Alle konnten die Pillen durch das Glas sehen. Sie waren leuchtend gelb und glänzten und zitterten in dem Fläschchen. Vibrieren ist vielleicht das richtigere Wort. Sie vibrierten so heftig, dass sie vor den Augen verschwammen und nicht zu erkennen war, welche Form sie hatten. Man sah nur die Farbe. Und man bekam den Eindruck, dass es sich um etwas sehr Kleines, aber unglaublich Starkes und Mächtiges handelte, nicht voll und ganz von dieser Welt, das in diesen Pillen eingesperrt war und mit Macht herauswollte.
«Die würmeln», sagte Großmutter Georgine. «Ich mag nichts, was würmelt. Wenn die nun in uns weiterwürmeln, wenn wir sie runtergeschluckt haben?
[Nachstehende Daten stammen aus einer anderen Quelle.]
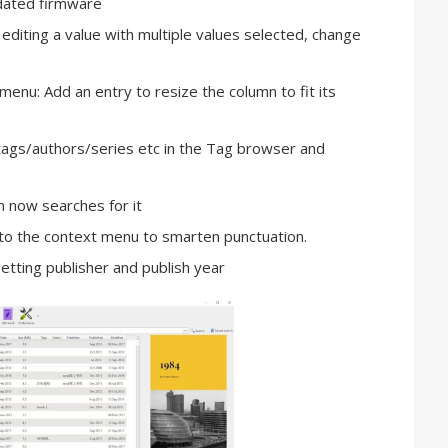
dated firmware
diting a value with multiple values selected, change
menu: Add an entry to resize the column to fit its
ags/authors/series etc in the Tag browser and
m now searches for it
to the context menu to smarten punctuation.
tting publisher and publish year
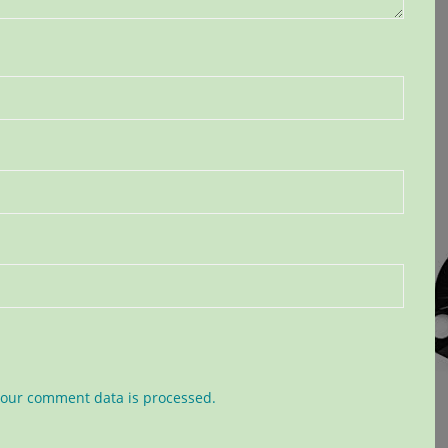
our comment data is processed.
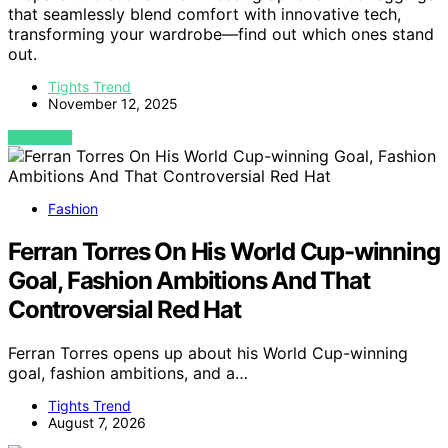
that seamlessly blend comfort with innovative tech,
transforming your wardrobe—find out which ones stand
out.
Tights Trend
November 12, 2025
VIEW POST
Fashion
Ferran Torres On His World Cup-winning
Goal, Fashion Ambitions And That
Controversial Red Hat
Ferran Torres opens up about his World Cup-winning
goal, fashion ambitions, and a…
Tights Trend
August 7, 2026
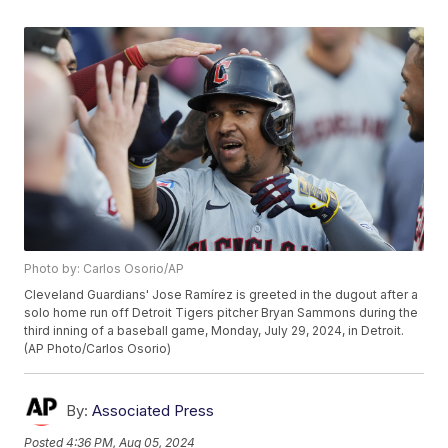
Photo by: Carlos Osorio/AP
Cleveland Guardians' Jose Ramírez is greeted in the dugout after a
solo home run off Detroit Tigers pitcher Bryan Sammons during the
third inning of a baseball game, Monday, July 29, 2024, in Detroit.
(AP Photo/Carlos Osorio)
By:
Associated Press
Posted
4:36 PM, Aug 05, 2024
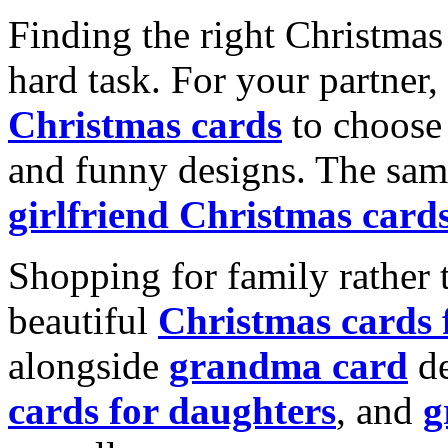
Finding the right Christmas 
hard task. For your partner
Christmas cards
to choose 
and funny designs. The same
girlfriend Christmas card
Shopping for family rather 
beautiful
Christmas cards
alongside
grandma card
de
cards for daughters
, and
g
Wie Charlies mexikanische Springbohnen, die ich vor ein paar Jahren mal probiert habe. Das weißt du doch noch, nicht, Charlie?»
«Ich habe dir aber gesagt, du sollst sie nicht essen, Großmutter.»
«Die sind noch einen ganzen Monat in mir herumgesprungen», sagte Großmutter Georgine. «Ich konnte überhaupt nicht still sitzen!»
«Wenn ich eine von diesen Pillen schlucken soll, dann will ich erst mal wissen, was drin ist», meldete Großmutter Josefine sich jetzt.
«Das kann ich verstehen», sagte Herr Wonka. «Aber das Rezept ist überaus kompliziert...» Er fing an, in den Taschen seines Fracks zu kramen. «Es muss hier irgendwo sein», sagte er. «Ich kann es nicht verloren haben. Ich bewahre all meine wertvollsten und wichtigsten Sachen in diesen Taschen auf...» Er leerte seine Taschen aus und legte alles, was er herausholte, nacheinander aufs Bett - eine selbst gemachte Gummischleuder... ein Jo-Jo-Spiel... ein Juxspiegelei aus Gummi... eine Scheibe Salami... einen Zahn mit Plombe... eine Stinkbombe... ein Päckchen Juckpulver... «Es muss hier irgendwo sein, ganz bestimmt», murmelte er immer wieder. «Ich habe es so sorgfältig weggesteckt... Ah! Da ist es!» Er faltete einen verknitterten Zettel auseinander, strich ihn glatt, hielt ihn hoch und las vor, was darauf stand:
REZEPT FÜR WONKA-VIT
Man nehme einen Block feinster Schokolade im Gewicht von 1 Tonne (oder zwanzig Sack Bruch, je nachdem, was leichter zu beschaffen ist). Die Schokolade lege man in einen großen Kessel und schmelze sie über rot glühender Esse. Sodann drossele man die Temperatur ein wenig, damit die Schokolade nur noch köchelt und nicht anbrennt. Nun mische man folgende Zutaten unter, genau in der angegebenen Reihenfolge und unter ständigem Umrühren, wobei zu beachten ist, dass jede Zutat gänzlich aufgelöst sein muss, bevor man die nächste in die Mischung gibt:
Den Huf eines Gartengauls
Die Dotter von drei Eiern eines Flattervogels
Eine Warze von einem Warzenschwein
Ein wenig Popel von einem Nashorn
Eine Prise Pulver von einem Trockenhorn
Das ganze Horn einer Waldbauernkuh (fälschlich auch Waldhorn genannt)
Den Vorderschwanz eines Basilisken
Sechs Lot Spriehl von einem jungen Schleimschaber
Zwei Haare (und ein Kaninchen) vom Kopf eines Seepferdes
Den Schnabel eines Rotbrüstigen Walbatros
Ein echtes Hühnerauge vom Zeh eines Kampfhahns
Die vier Arme eines vierarmigen Tintenfisches
Die Schnauze eines Geuschrecks
Ein Leberblümchen mit Leberfleck
Die Haut (aber nicht sehr toll!) von einem gefleckten Bollentudel Zwölf Eiweiß von Eiern einer Baumwuchtel
Die Quadratwurzel eines südamerikanischen Rechenbaums Die Reißzähne einer Co-Bra, die den Bra schon vertreten kann
Die Lider (ohne Worte) einer Wilddonte Den rechten Enkel (auf keinen Fall den rechten Großvater!) eines zahmen Schnodderlenks
Wenn alle genannten Zutaten sich vollkommen aufgelöst haben, lasse man es weitere siebenundzwanzig Tage kochen, rühre aber nicht mehr um. Am Schluss wird alle Flüssigkeit verdampft und unten im Kessel nur ein harter, brauner Klumpen etwa von der Größe eines Fußballs übrig geblieben sein. Den Klumpen schlage man mit einem Hammer auf, und dann wird man genau in der Mitte eine kleine, runde Pille finden. Diese Pille ist WONKA-VIT.